MILANO – «Cause it’s a bittersweet symphony this life, Trying to make ends meet, you’re a slave to the money then you die…». Niente ha il sapore di fine anni Novanta quanto il finale di Cruel Intentions – Prima regola non innamorarsi con Ryan Phillippe, oppure di quei trailer incalzanti che venivano ripetutamente mandati in onda su MTV e sulle altre reti videomusicali, trascinati da canzoni che stavano scrivendo un’epoca, forse l’ultima in cui i poster, le facce, gli idoli erano gli stessi per tutti. Nessuno si creava la propria playlist su Spotify, nessuna serie o film si perdeva nel mare di Netflix, la stagione cinematografica si chiudeva a fine giugno e riapriva a fine agosto.

E durante l’estate del 1999, una generazione di adolescenti attendeva di vedere in sala la versione moderna de Le relazioni pericolose interpretata dal nuovo sex symbol Ryan Phillippe, dalla star di Buffy l’ammazzavampiri Sarah Michelle Gellar, dall’intrigante Selma Blair e dalla biondissima Reese Witherspoon. La compilation da ascoltare comprendeva Placebo, Fatboy Slim, Counting Crows, Skunk Anansie, Faithless e ovviamente The Verve di Richard Ashcroft, le cui più importanti hits erano tutte nella colonna sonora di Cruel Intentions.

In realtà, la pellicola di Roger Kumble non conserva particolari meriti, ma quell’attesa rimane vent’anni dopo un sentimento irripetibile, per molti sconosciuto.
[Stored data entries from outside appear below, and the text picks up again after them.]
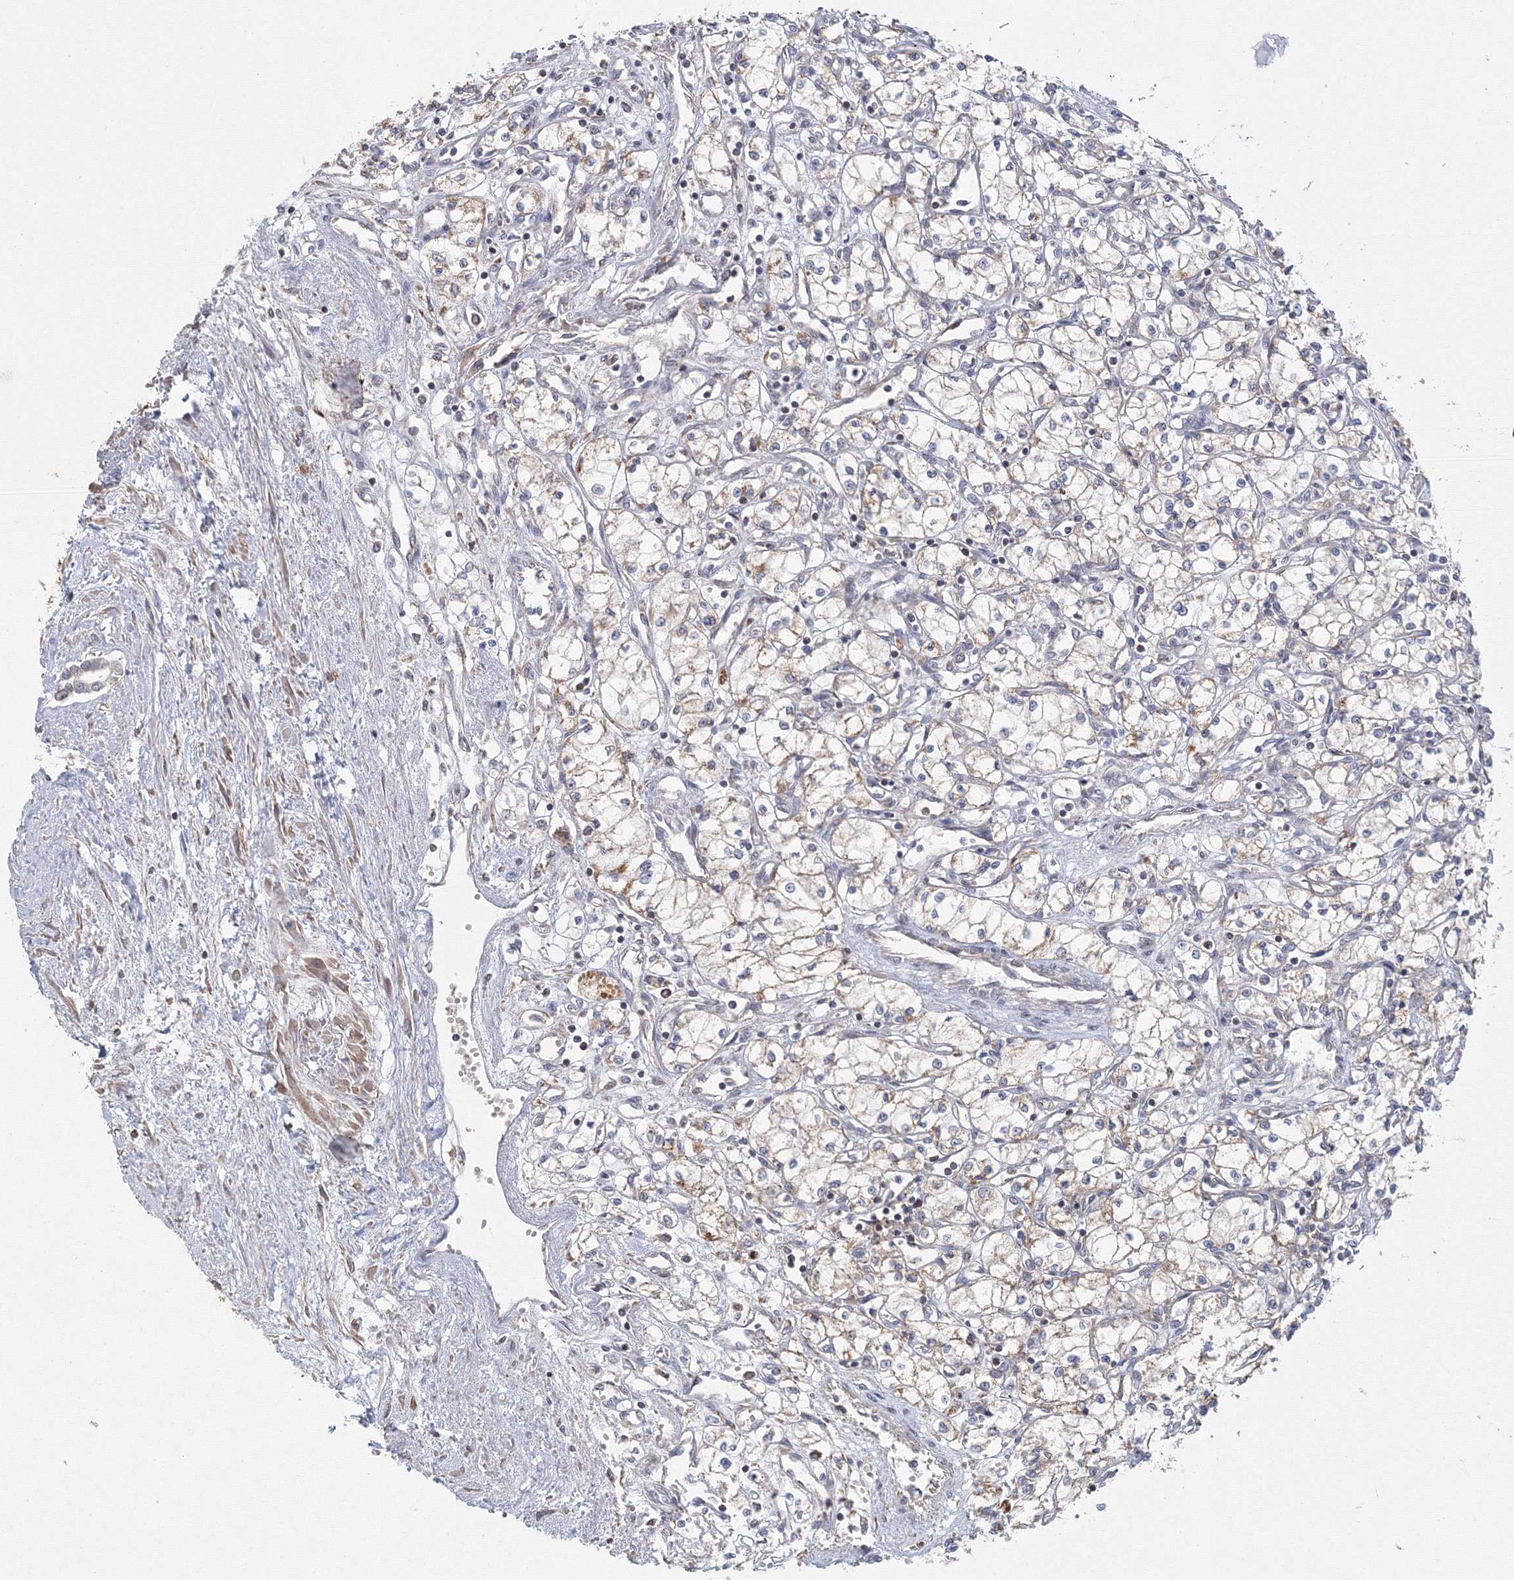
{"staining": {"intensity": "weak", "quantity": "25%-75%", "location": "cytoplasmic/membranous"}, "tissue": "renal cancer", "cell_type": "Tumor cells", "image_type": "cancer", "snomed": [{"axis": "morphology", "description": "Adenocarcinoma, NOS"}, {"axis": "topography", "description": "Kidney"}], "caption": "Protein expression analysis of renal cancer (adenocarcinoma) shows weak cytoplasmic/membranous positivity in approximately 25%-75% of tumor cells.", "gene": "GRPEL1", "patient": {"sex": "male", "age": 59}}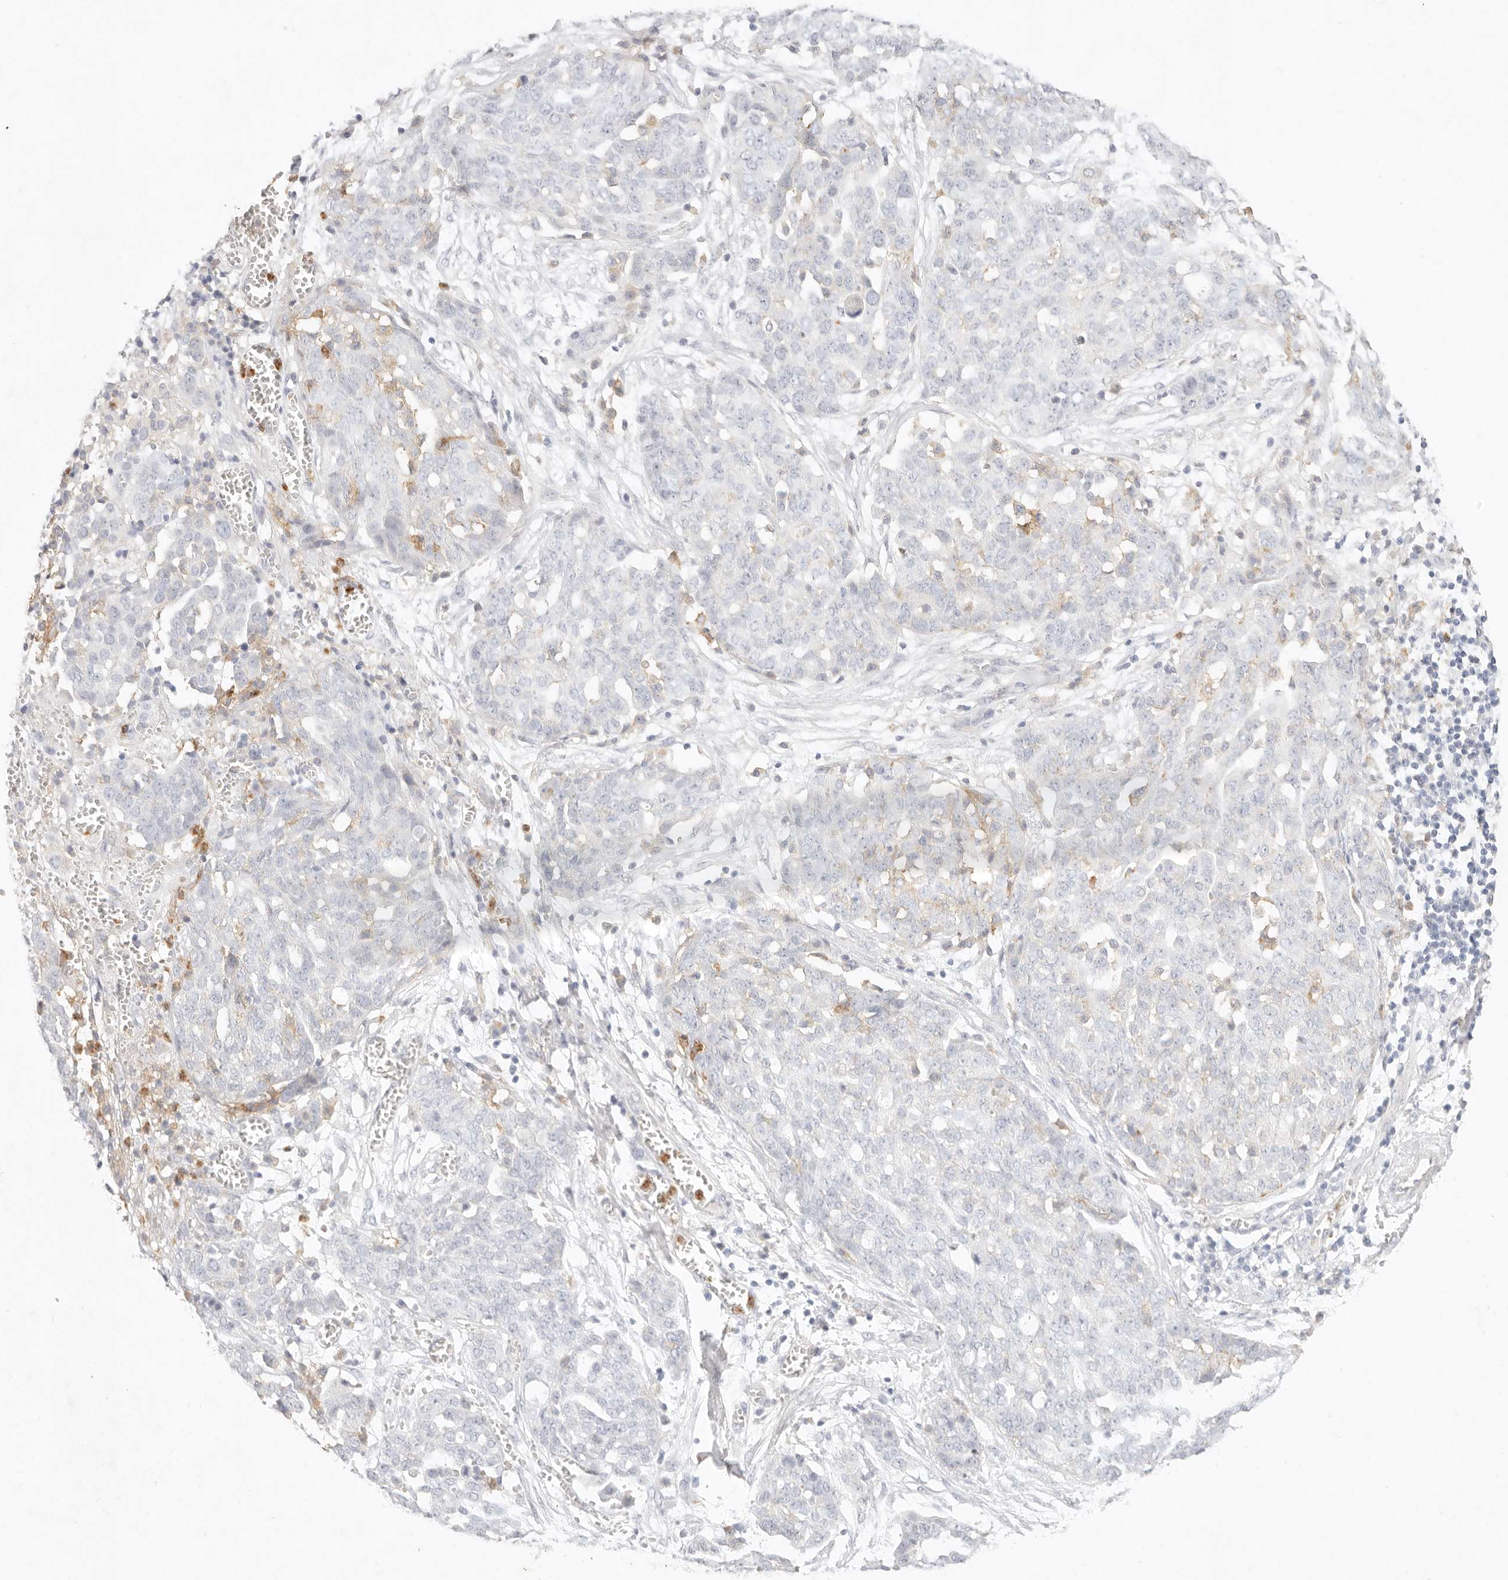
{"staining": {"intensity": "negative", "quantity": "none", "location": "none"}, "tissue": "ovarian cancer", "cell_type": "Tumor cells", "image_type": "cancer", "snomed": [{"axis": "morphology", "description": "Cystadenocarcinoma, serous, NOS"}, {"axis": "topography", "description": "Soft tissue"}, {"axis": "topography", "description": "Ovary"}], "caption": "Histopathology image shows no protein staining in tumor cells of ovarian serous cystadenocarcinoma tissue.", "gene": "GPR84", "patient": {"sex": "female", "age": 57}}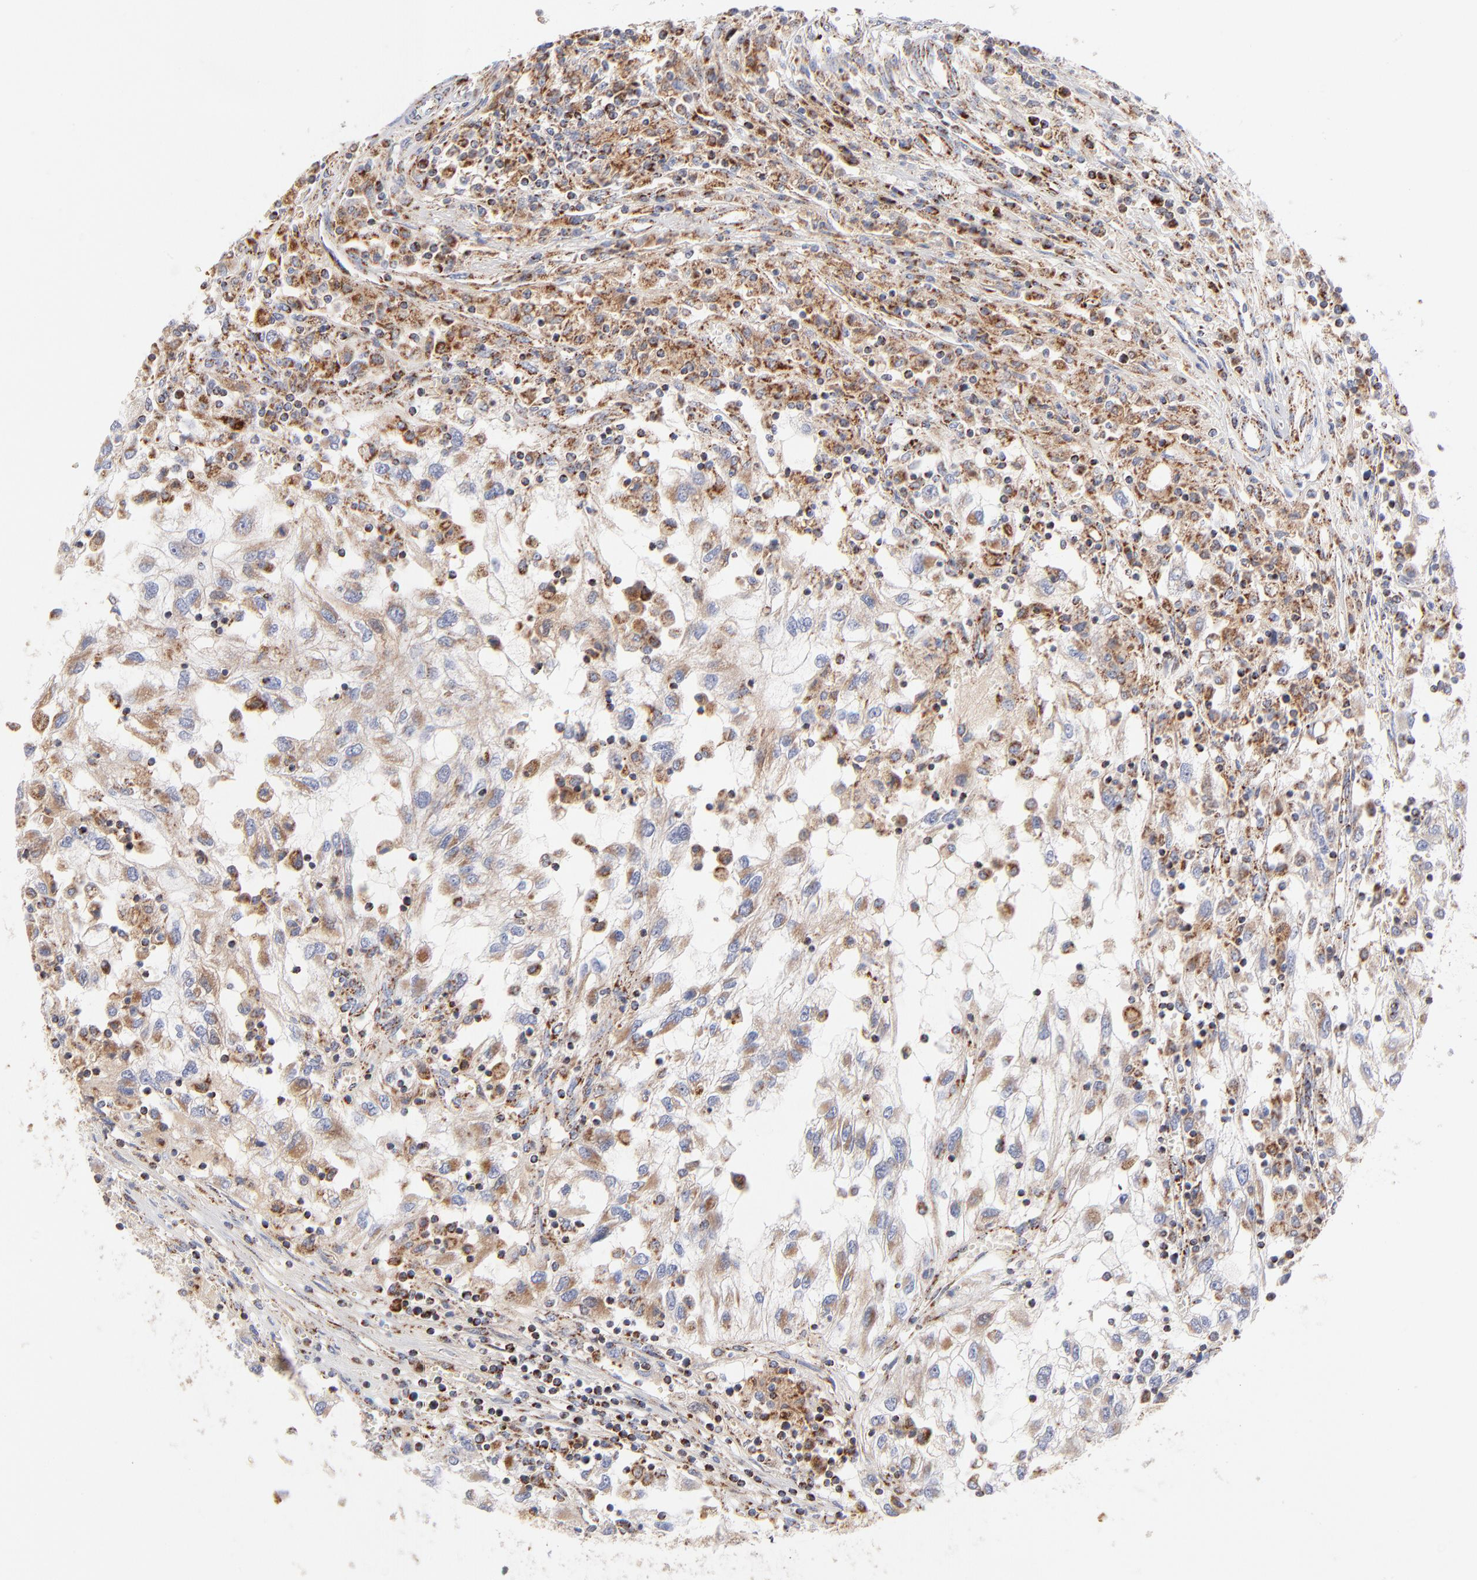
{"staining": {"intensity": "weak", "quantity": ">75%", "location": "cytoplasmic/membranous"}, "tissue": "renal cancer", "cell_type": "Tumor cells", "image_type": "cancer", "snomed": [{"axis": "morphology", "description": "Normal tissue, NOS"}, {"axis": "morphology", "description": "Adenocarcinoma, NOS"}, {"axis": "topography", "description": "Kidney"}], "caption": "Brown immunohistochemical staining in renal adenocarcinoma reveals weak cytoplasmic/membranous expression in approximately >75% of tumor cells. The staining is performed using DAB (3,3'-diaminobenzidine) brown chromogen to label protein expression. The nuclei are counter-stained blue using hematoxylin.", "gene": "DLAT", "patient": {"sex": "male", "age": 71}}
Per il quartetto di protagonisti il futuro ha riservato fortune diverse: la Witherspoon è diventata una diva di Hollywood, la Gellar è una produttrice che vive nella memoria dei nostalgici di Buffy, la Blair si è barcamenata tra prodotti medi prima di essere affetta, purtroppo, da sclerosi multipla. La fama di Ryan Phillippe invece si è lentamente sbriciolata.

Le responsabilità si devono forse attribuire al suo volto da eterno adolescente rubacuori, che non gli ha mai permesso di uscire dalle gabbie teen del cult So cosa hai fatto e dell’audace Studio 54 per ottenere ruoli più maturi. A dire il vero, dopo Cruel Intentions, Ryan ha fatto di tutto per rimanere sulla cresta dell’onda: si è sposato con la Witherspoon, ha provato con l’action (Le vie della violenza), con il neo-thriller virtuale (S.Y.N.A.P.S.E. – Pericolo in rete), ha recitato con maestri come Robert Altman (Gosford Park) e Clint Eastwood (Flags of Our Fathers).

Era anche nel cast corale di Crash – Contatto fisico di Paul Haggis, sorprendente vincitore dell’Oscar per miglior film. Mentre l’ex moglie Reese stregava l’Academy con la sua June Carter in Walk the Line, il pubblico però cominciava a dimenticarsi di lui. Gli anni passano, e la legge dello star system non aspetta. Phillippe ha dichiarato di essere da sempre una persona molto sensibile e di aver combattuto molte volte contro la depressione: «La mia sensibilità non ha aiutato la mia carriera da attore. Sono empatico, e mi è capitato troppo spesso di sentirmi triste».

Non tutto è andato in frantumi: al di là di qualche validissimo b-movie (Breach – L’infiltrato, The Lincoln Lawyer), un tentativo dietro la macchina da presa (il crime Catch Hell) e il successo in televisione della serie Shooter, Ryan ha fatto dono della sua dolcezza d’animo dedicandosi all’attività di padre – i rapporti con la Witherspoon sono rimasti abbastanza buoni proprio per il bene dei piccoli Ava e Deacon – e a molti progetti di beneficenza in Africa, oltre a essere ambasciatore del progetto Innocence, un’organizzazione che promuove l’utilizzo del DNA per scagionare gli incolpevoli di reati penali. Una vita tranquilla, insomma, da ragazzo bravo e fortunato: impensabile per tutti coloro che vent’anni fa lo identificavano come il moderno Valmont. In attesa di vederlo in The Sound of Philadelphia e Lady of the Manor.